So I took the GRE yesterday. That’s right – grad school, baby!
In any case, I felt that I could offer a few thoughts on it. Sorry that this isn’t fiction writing, but I’m feeling slightly burned out and I figured that some nonfiction could snap me out of the funk.
First off, time management is your friend. I am an incredibly fast reader (not to brag or anything, of course), and I still found myself keeping a nervous eye on the countdown timer. Especially in the math sections, time goes fast. There is an option to “hide the clock” – don’t ever do it.
Second, the GRE is a section-adaptive test. This means that, depending on how you do in the first sections of math and reading, the second sections of math and reading become correspondingly tougher to keep you challenged. In my case, this meant that I breezed through the early sections, at times even wondering if I was missing some twist because the problems just seemed so damn easy. Then I hit the second sections, and everything changed.
I made it through the first quantitative and verbal sections with about fifteen of the thirty-five minutes remaining, giving me plenty of time to go back and check answers, doodle on the scratch paper, try to pull up the Internet on the computers for a quick Facebook break, etc. In the later sections, however, I would finish the last problem, without having gone back to check any of my work, and realize that I only had five minutes left on the timer. So be prepared for a major jump in difficulty.
Looking back on the test, verbal really wasn’t my problem at all. I can only recall a few words where I wasn’t certain of the meanings; some of this comes from the amount of time I spend with my nose buried in a novel, of course, but a lot of it seemed to be common sense, or simply finding the word that was different from all the other, similar, answer choices.
Quantitative reasoning, on the other hand, was much tougher for me, given that I have not taken a math class in four and a half years. Several of the problems were very time-intensive to work out, and while I am fairly certain that a formula or two might have helped to speed the process, I was forced to resort to brute-force computation to derive the answers. I did end up scoring slightly lower in quantitative reasoning, likely due to this approach. I wish that my study book would have covered more math problems, rather than focusing primarily on verbal, but this is likely due to my time spent away from math classes.

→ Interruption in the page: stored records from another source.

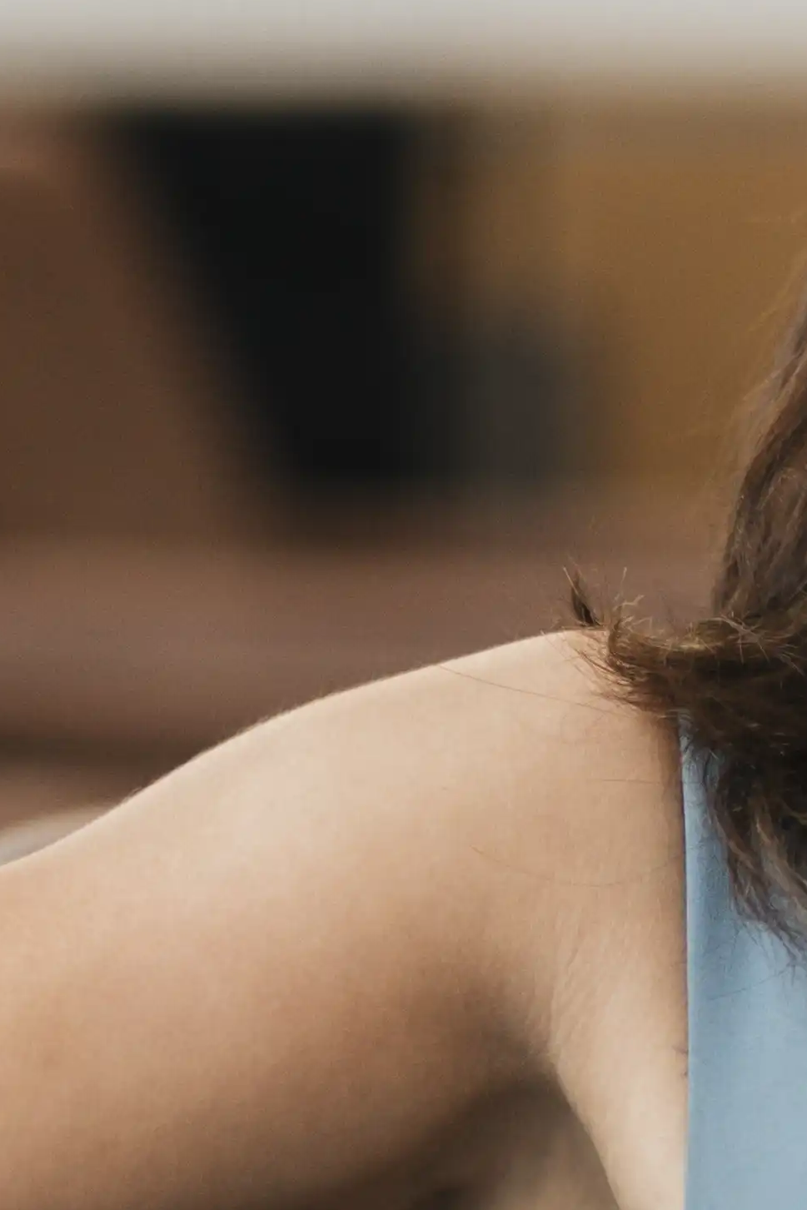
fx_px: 13782
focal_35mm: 410
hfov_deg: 3.3
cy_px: 1238
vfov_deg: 5.0
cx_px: 1033
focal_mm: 85
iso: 500
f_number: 1.8
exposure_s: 1/200
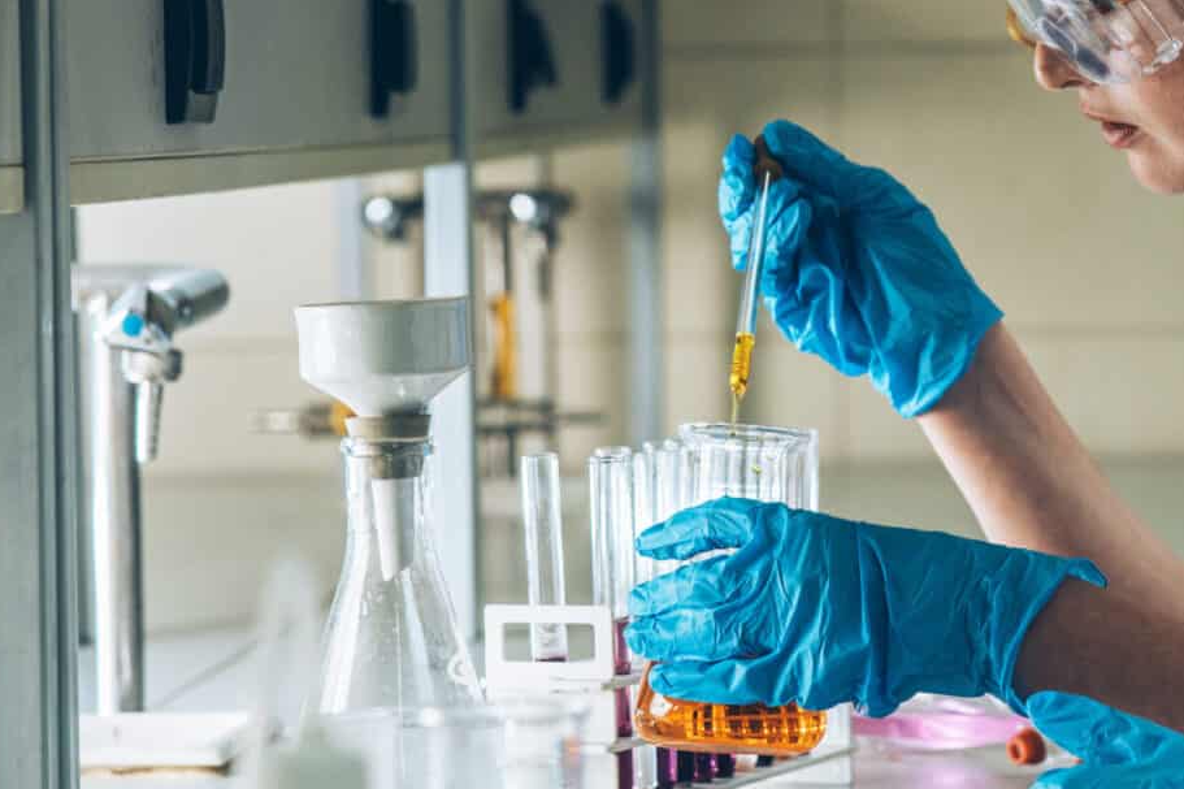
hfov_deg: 12.2
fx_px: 5524
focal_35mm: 168
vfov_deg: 8.2
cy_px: 196
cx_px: 782
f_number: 4
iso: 1000
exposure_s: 1/200
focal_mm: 85
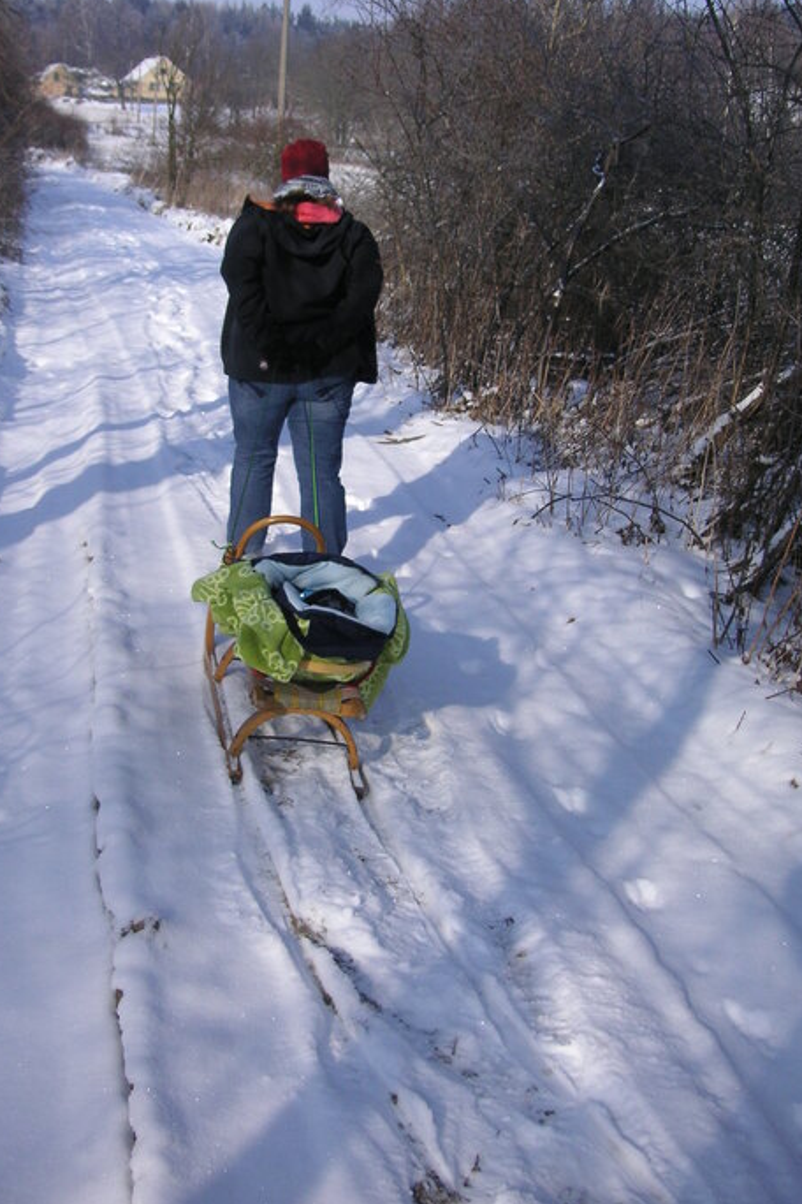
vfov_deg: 43.5
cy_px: 510
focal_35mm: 45
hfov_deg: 29.8
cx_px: 348
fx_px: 1504
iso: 50
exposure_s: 1/250
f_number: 6.7
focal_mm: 6.1
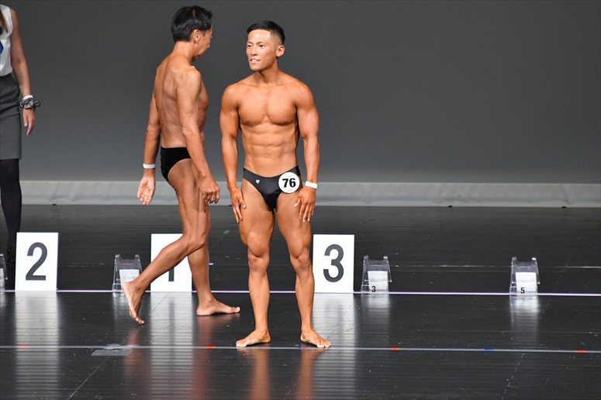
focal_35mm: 375
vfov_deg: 3.7
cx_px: 300
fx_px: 6257
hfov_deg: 5.5
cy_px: 200
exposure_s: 1/400
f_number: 5.6
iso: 5000
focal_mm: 250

The thing that I love the most about the GRE is that it gives me the unofficial scores immediately after hitting submit – no need to wait 30 days for the results, as was required by the MCAT! I find the waiting worse than the knowing, so this was a huge relief to me. When those scores flashed up on the screen, I felt the vast majority of my anxiety drain away. Of course, the writing sections aren’t yet scored, as they require human readers, but I at least know that my spelling and grammar was largely correct, so I doubt they will bring me down too far.
Preliminary scores: 167 verbal, 164 math. We will see if these change when I receive my official report in a few weeks.